[Stata] Data cleaning 2: Labeling variables and values (label define, label values, numlabel, and uselabel)

Why do we need to label variables and values?

Let’s see the example from STATA data browser: Data includes numeric values

  • What do the variable names mean? Can you guess what “g1” and “q1a” mean?
  • What do the numbers for each variable mean? Can you guess what the numbers in q1a mean?

This is why we need LABELS! We have no clue about what the variable name means, and what the value label means without its label.

So, we can label two things in STATA:

  • Variable label: meaning of the variable (e.g., q1a = life satisfaction)
  • Value Label: meaning of the values ( e.g., 1 in q1a means “not satisfied” and 4 means “very satisfied”

You can browse with/without value labels in STATA data browser by right-clicking your mouse and then going to Data -> Value labels -> Hide/Show value labels.

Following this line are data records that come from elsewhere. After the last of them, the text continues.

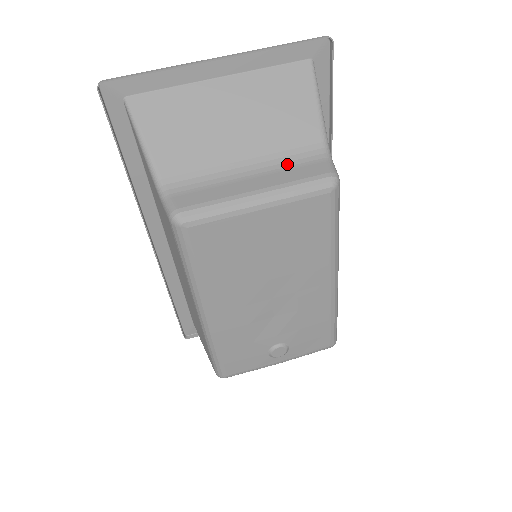
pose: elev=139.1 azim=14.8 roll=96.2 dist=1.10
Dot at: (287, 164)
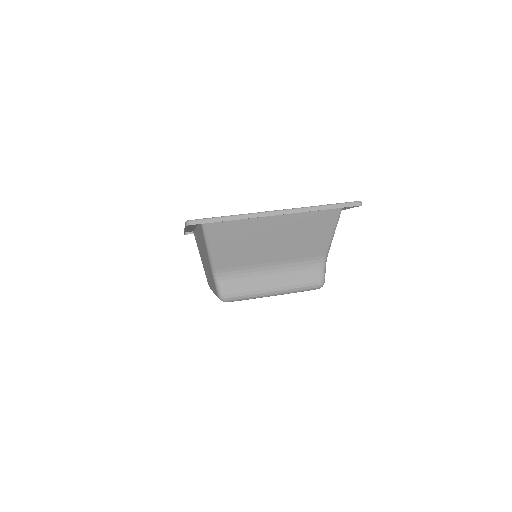
Dot at: (298, 268)
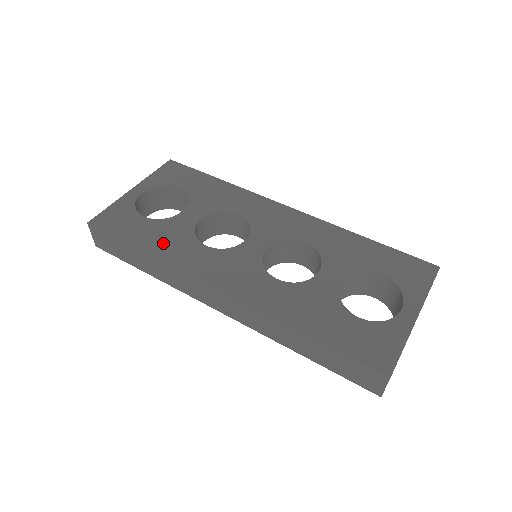
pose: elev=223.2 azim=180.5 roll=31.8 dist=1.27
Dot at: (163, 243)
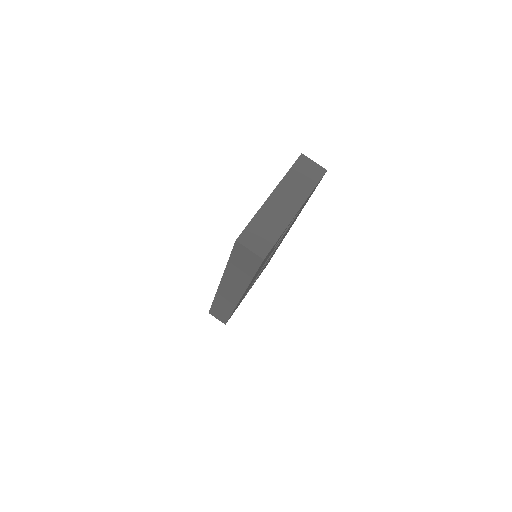
Dot at: occluded
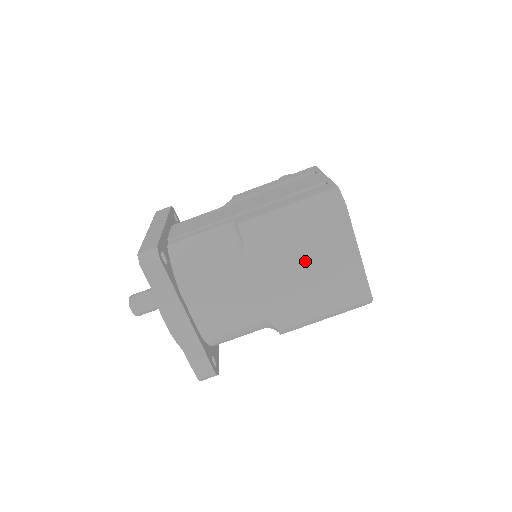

Check the labels with codebook and fre

Using the command codebook, you can see both variable label and value labels.

Stata
codebook varname 

Here we can see the terms that we are going to use. It might be a little bit too many concepts to understand at first sight, but you are going to get it by practicing it! 🙌

Stata
ssc install fre // install fre command first time user 
fre varname

Compared to tab command, fre command returns the frequency table WITH the values with their lables.

A. Labeling variables

The label variable command defines the label of the variable. You can overwrite the variable label. 

Stata
lab var varname "Variable Label"

// Example 
lab var phq9 "PHQ-9 Depression sum score"

B. Labeling values

The most common method for labeling values is to use the commands 1) label define and 2) label values. The label define command creates the value label:

Example: Binary variable

The label values command associates the variable and label.

Stata
la def labelname 0no1 “yes” 
la val varname labelname 
fre varname // you can check if the labels were well assigned for values 

Error message: label __ is already defined

When you get an error message “label __ is already defined,” you can drop and redefine the label or modify the label as follows.

Stata
* label drop: drop the defined label 
label drop label_name

* label define, modify: modify the defined label
label define label_name 2 “don’t know”, modify 
// this will modify the label for the value 2 in value label. You can modify it anyway you need. 

Tip. numlabel, add

One bad thing about tab command, is that it does not show the values assigned for their labels. For example, in the following results, we have no clue about whether the value of Domestic and Foreign is 0, 1, or 1, 2, or anything else.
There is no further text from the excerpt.